We will also use these examples to discuss some issues about the choice
of prior distributions when there are more than a few parameters. When there
are only a few parameters it is usually safe to assign a vague, wide prior
to describe your initial uncertainty (unless, of course, you have more
information than that). In higher dimensions, problems can arise if you do
this. One way of getting around these problems is to use a
{\it hierarchical model}.

\section{A T-Test Example}
This example is based on one given in a 1976 article by physicist E. T. Jaynes,
called ``Confidence Intervals vs. Bayesian Intervals''. This is a very strongly
worded paper and might be an interesting read for
those who are interested in the battle between frequentist and Bayesian statistics
when the latter was making its comeback in the second half of the 20th century.
It's also where I got the crazy confidence interval example from.

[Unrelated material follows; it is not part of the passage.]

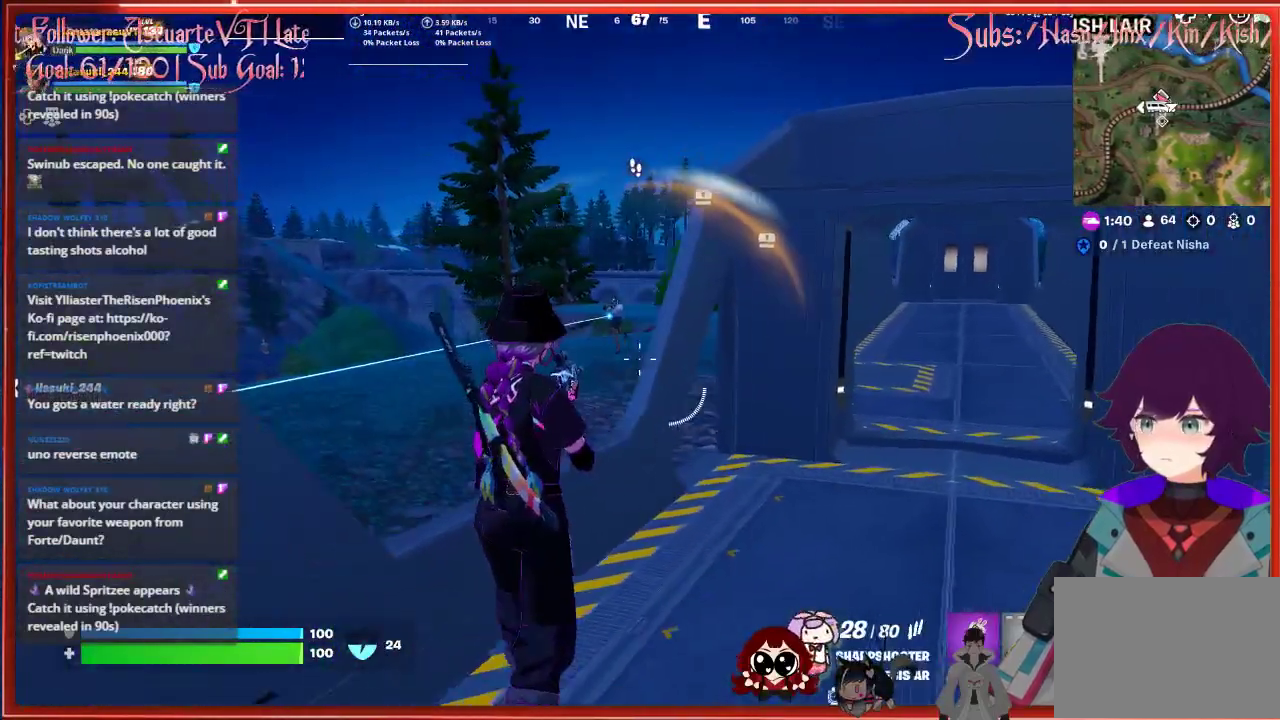
{"buttons": ["L2", "R2"], "left_stick": "up-left", "right_stick": "down-left", "events": [[50, "right_stick", "up-right"], [100, "L2", "down"], [183, "right_stick", "up"], [250, "R2", "down"], [333, "right_stick", "left"], [417, "R2", "up"], [433, "right_stick", "down-left"], [483, "R2", "down"], [483, "left_stick", "up-left"]]}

Two manufacturers, $1$ and $2$, both make ``widgets'', and we are interested
in figuring out which manufacturer makes the best widgets (on average), as
measured by their lifetime. To determine this, we obtain 9 widgets from
manufacturer $1$ and 4 widgets from manufacturer $2$, and measure their
lifetimes, in days. The results are given below:
\begin{eqnarray}
x^1 &=& \{41.26, 35.81, 36.01, 43.59, 37.50, 52.70, 42.43, 32.52, 56.20\}\\
x^2 &=& \{54.97, 47.07, 57.12, 40.84\}
\end{eqnarray}
These measurements can be summarised by the means and standard deviations, which
are $42 \pm 7.48$ for group $1$ and $50 \pm 6.48$ for group $2$.
The question is: given this data, is there evidence that one of the manufacturers
is better than the other, and if so, by how much?
In classical statistics the standard procedure for this situation would be a
two sample $t$0-test. However, before we do anything I'd like you to consider
the numbers and use your intuition: what do {\it you} think about what the
evidence says?

An underlying assumption of a classical $t$-test is that the data are normally
distributed around the mean values for each group\footnote{Strictly speaking,
it's the probability distribution for the data given the parameters
that is normal, the data may or may not look normally distributed.}.
We may as well adopt this
assumption for our Bayesian model. If we call the group 1
data points $\{x^1_1, x^1_2, ..., x^1_{N_1}\}$ and the group 2 data points
$\{x^2_1, x^2_2, ..., x^2_{N_1}\}$, then the likelihood is:
\begin{eqnarray}
x^1_i &\sim& \mathcal{N}\left(\mu_1, \sigma^2\right)\nonumber\\
x^2_i &\sim& \mathcal{N}\left(\mu_2, \sigma^2\right)\label{eq:ttest_likelihood}
\end{eqnarray}
Where all the data points are independent given the parameters. Note the assumption that
the two groups have the same underlying (``population'') standard deviation $\sigma$. This is a popular
assumption in this kind of analysis but it is not necessarily well justified!
We will build our Bayesian models using this assumption, but it is not that
difficult to relax it if you want to. You could just include multiple
$\sigma$ parameters in the model,
just like how we will include the multiple $\mu$ parameters.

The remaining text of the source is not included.